What about other types of controllers?

My little Saturn controller is pretty simple, but this works with other, more complex controllers, too. For example, the PlayStation 4 controller is a USB (and Bluetooth) HID device, so you can talk to it a similar way. However, the report is much more complex:

[1, 127, 126, 121, 124, 8, 0, 240,
 0, 0, 61, 3, 2, 5, 0, 2, 0, 0, 0,
 34, 1, 159, 31, 181, 4, 0, 0, 0,
 0, 0, 27, 0, 0, 1, 148, 128, 95,
 0, 0, 128, 0, 0, 0, 0, 128, 0, 0,
 0, 128, 0, 0, 0, 0, 128, 0, 0, 0,
 128, 0, 0, 0, 0, 128, 0]

That's a lot of stuff! It's not surprising- the PlayStation 4 controller has 12 buttons, two sticks, a D-pad, a touchpad, a gyroscope, and an accelerometer. Thankfully some nice people have documented the report so if you want to use it that will give you a great head start.

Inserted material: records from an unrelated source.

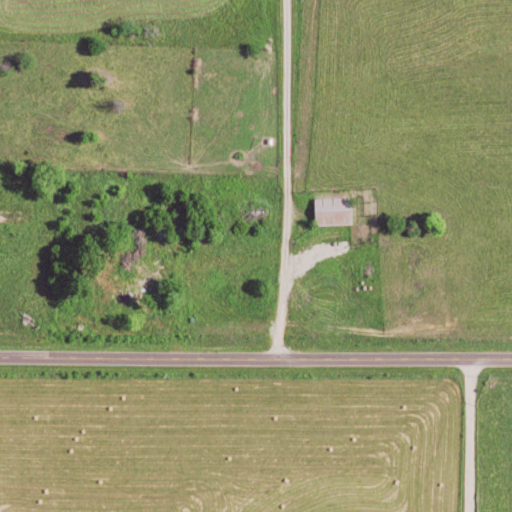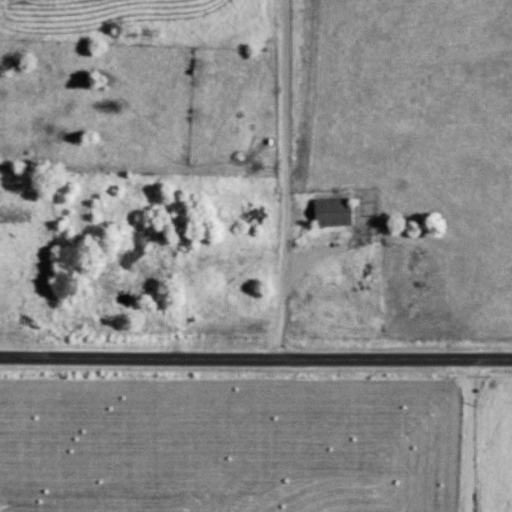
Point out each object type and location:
road: (287, 179)
building: (338, 209)
road: (255, 357)
road: (470, 436)
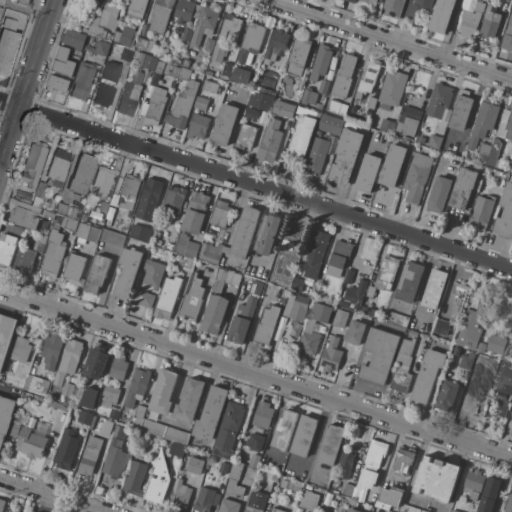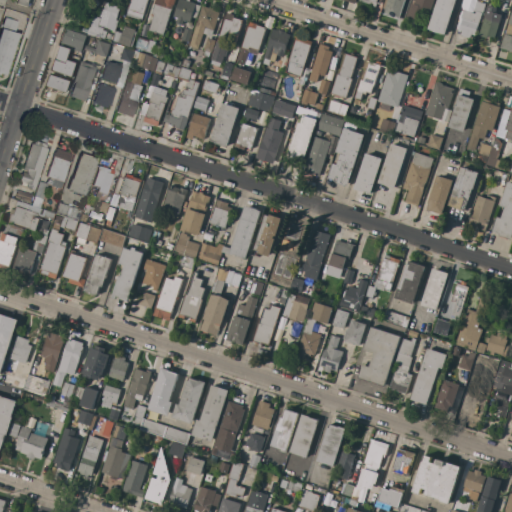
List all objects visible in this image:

A fun thing to note - the XBox controllers don't work with this approach. They don't use a standard HID protocol and instead use a proprietary protocol. It's possible to talk to them using the higher-level APIs or with the even more low-level libusb (if you're brave).

Wrapping up

This was a wild ride but I eventually got what I needed - getting gamepad events from a Python script without needing PyGame. If you find yourself in a similar situation this might be helpful, but keep in mind the big drawback that you have to translate the HID reports to gamepad state - and the reports are different across controllers. It is possible to use the HID descriptor to decode the reports, but this would require talking through the even more low-level libusb.